• **Entries supplied**:
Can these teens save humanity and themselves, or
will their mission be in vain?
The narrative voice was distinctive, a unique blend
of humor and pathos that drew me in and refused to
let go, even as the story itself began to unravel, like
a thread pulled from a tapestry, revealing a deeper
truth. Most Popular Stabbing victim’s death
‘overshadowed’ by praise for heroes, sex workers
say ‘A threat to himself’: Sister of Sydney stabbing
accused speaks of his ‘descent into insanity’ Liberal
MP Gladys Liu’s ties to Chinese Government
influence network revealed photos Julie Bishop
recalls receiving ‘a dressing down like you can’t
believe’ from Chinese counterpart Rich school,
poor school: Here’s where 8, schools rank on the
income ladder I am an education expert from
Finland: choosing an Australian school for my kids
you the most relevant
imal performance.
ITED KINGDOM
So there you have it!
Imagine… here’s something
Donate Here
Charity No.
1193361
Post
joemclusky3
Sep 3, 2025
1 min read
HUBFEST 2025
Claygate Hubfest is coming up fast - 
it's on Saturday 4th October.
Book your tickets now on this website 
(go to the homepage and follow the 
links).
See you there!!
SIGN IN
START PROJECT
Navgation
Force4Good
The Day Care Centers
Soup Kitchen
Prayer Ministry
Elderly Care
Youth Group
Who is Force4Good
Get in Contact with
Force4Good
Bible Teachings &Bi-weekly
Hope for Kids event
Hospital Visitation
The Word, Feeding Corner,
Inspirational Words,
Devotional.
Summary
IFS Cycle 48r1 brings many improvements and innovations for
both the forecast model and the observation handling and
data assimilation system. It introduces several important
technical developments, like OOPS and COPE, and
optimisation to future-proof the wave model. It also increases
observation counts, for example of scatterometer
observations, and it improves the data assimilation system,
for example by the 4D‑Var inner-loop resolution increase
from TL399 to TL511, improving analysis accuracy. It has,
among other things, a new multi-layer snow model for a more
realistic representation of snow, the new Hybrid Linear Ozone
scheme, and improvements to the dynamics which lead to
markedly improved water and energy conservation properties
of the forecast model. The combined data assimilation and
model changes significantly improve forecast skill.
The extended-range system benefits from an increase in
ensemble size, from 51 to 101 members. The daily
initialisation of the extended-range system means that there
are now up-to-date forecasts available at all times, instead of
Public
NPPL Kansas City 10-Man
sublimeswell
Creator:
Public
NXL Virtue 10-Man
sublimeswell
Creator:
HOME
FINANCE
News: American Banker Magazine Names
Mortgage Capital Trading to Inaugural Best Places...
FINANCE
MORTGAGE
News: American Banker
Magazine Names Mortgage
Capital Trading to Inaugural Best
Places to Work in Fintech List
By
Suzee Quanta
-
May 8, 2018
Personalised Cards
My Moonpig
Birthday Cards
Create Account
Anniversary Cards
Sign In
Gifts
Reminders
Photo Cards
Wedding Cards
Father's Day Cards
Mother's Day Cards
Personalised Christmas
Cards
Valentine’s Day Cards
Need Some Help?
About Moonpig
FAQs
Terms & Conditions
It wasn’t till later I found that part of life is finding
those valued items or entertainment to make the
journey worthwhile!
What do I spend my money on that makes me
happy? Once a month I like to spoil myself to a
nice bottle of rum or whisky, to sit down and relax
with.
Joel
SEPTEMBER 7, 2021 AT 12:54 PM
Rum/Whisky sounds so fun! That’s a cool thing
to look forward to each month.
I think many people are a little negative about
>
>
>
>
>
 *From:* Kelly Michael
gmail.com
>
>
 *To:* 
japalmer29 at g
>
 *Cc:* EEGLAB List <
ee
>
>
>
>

• **Description of the task**: All of the data shown above must be copied exactly.

• **Worked solution**:
Can these teens save humanity and themselves, or
will their mission be in vain?
The narrative voice was distinctive, a unique blend
of humor and pathos that drew me in and refused to
let go, even as the story itself began to unravel, like
a thread pulled from a tapestry, revealing a deeper
truth. Most Popular Stabbing victim’s death
‘overshadowed’ by praise for heroes, sex workers
say ‘A threat to himself’: Sister of Sydney stabbing
accused speaks of his ‘descent into insanity’ Liberal
MP Gladys Liu’s ties to Chinese Government
influence network revealed photos Julie Bishop
recalls receiving ‘a dressing down like you can’t
believe’ from Chinese counterpart Rich school,
poor school: Here’s where 8, schools rank on the
income ladder I am an education expert from
Finland: choosing an Australian school for my kids
you the most relevant
imal performance.
ITED KINGDOM
So there you have it!
Imagine… here’s something
Donate Here
Charity No.
1193361
Post
joemclusky3
Sep 3, 2025
1 min read
HUBFEST 2025
Claygate Hubfest is coming up fast - 
it's on Saturday 4th October.
Book your tickets now on this website 
(go to the homepage and follow the 
links).
See you there!!
SIGN IN
START PROJECT
Navgation
Force4Good
The Day Care Centers
Soup Kitchen
Prayer Ministry
Elderly Care
Youth Group
Who is Force4Good
Get in Contact with
Force4Good
Bible Teachings &Bi-weekly
Hope for Kids event
Hospital Visitation
The Word, Feeding Corner,
Inspirational Words,
Devotional.
Summary
IFS Cycle 48r1 brings many improvements and innovations for
both the forecast model and the observation handling and
data assimilation system. It introduces several important
technical developments, like OOPS and COPE, and
optimisation to future-proof the wave model. It also increases
observation counts, for example of scatterometer
observations, and it improves the data assimilation system,
for example by the 4D‑Var inner-loop resolution increase
from TL399 to TL511, improving analysis accuracy. It has,
among other things, a new multi-layer snow model for a more
realistic representation of snow, the new Hybrid Linear Ozone
scheme, and improvements to the dynamics which lead to
markedly improved water and energy conservation properties
of the forecast model. The combined data assimilation and
model changes significantly improve forecast skill.
The extended-range system benefits from an increase in
ensemble size, from 51 to 101 members. The daily
initialisation of the extended-range system means that there
are now up-to-date forecasts available at all times, instead of
Public
NPPL Kansas City 10-Man
sublimeswell
Creator:
Public
NXL Virtue 10-Man
sublimeswell
Creator:
HOME
FINANCE
News: American Banker Magazine Names
Mortgage Capital Trading to Inaugural Best Places...
FINANCE
MORTGAGE
News: American Banker
Magazine Names Mortgage
Capital Trading to Inaugural Best
Places to Work in Fintech List
By
Suzee Quanta
-
May 8, 2018
Personalised Cards
My Moonpig
Birthday Cards
Create Account
Anniversary Cards
Sign In
Gifts
Reminders
Photo Cards
Wedding Cards
Father's Day Cards
Mother's Day Cards
Personalised Christmas
Cards
Valentine’s Day Cards
Need Some Help?
About Moonpig
FAQs
Terms & Conditions
It wasn’t till later I found that part of life is finding
those valued items or entertainment to make the
journey worthwhile!
What do I spend my money on that makes me
happy? Once a month I like to spoil myself to a
nice bottle of rum or whisky, to sit down and relax
with.
Joel
SEPTEMBER 7, 2021 AT 12:54 PM
Rum/Whisky sounds so fun! That’s a cool thing
to look forward to each month.
I think many people are a little negative about
>
>
>
>
>
 *From:* Kelly Michael
gmail.com
>
>
 *To:* 
japalmer29 at g
>
 *Cc:* EEGLAB List <
ee
>
>
>
>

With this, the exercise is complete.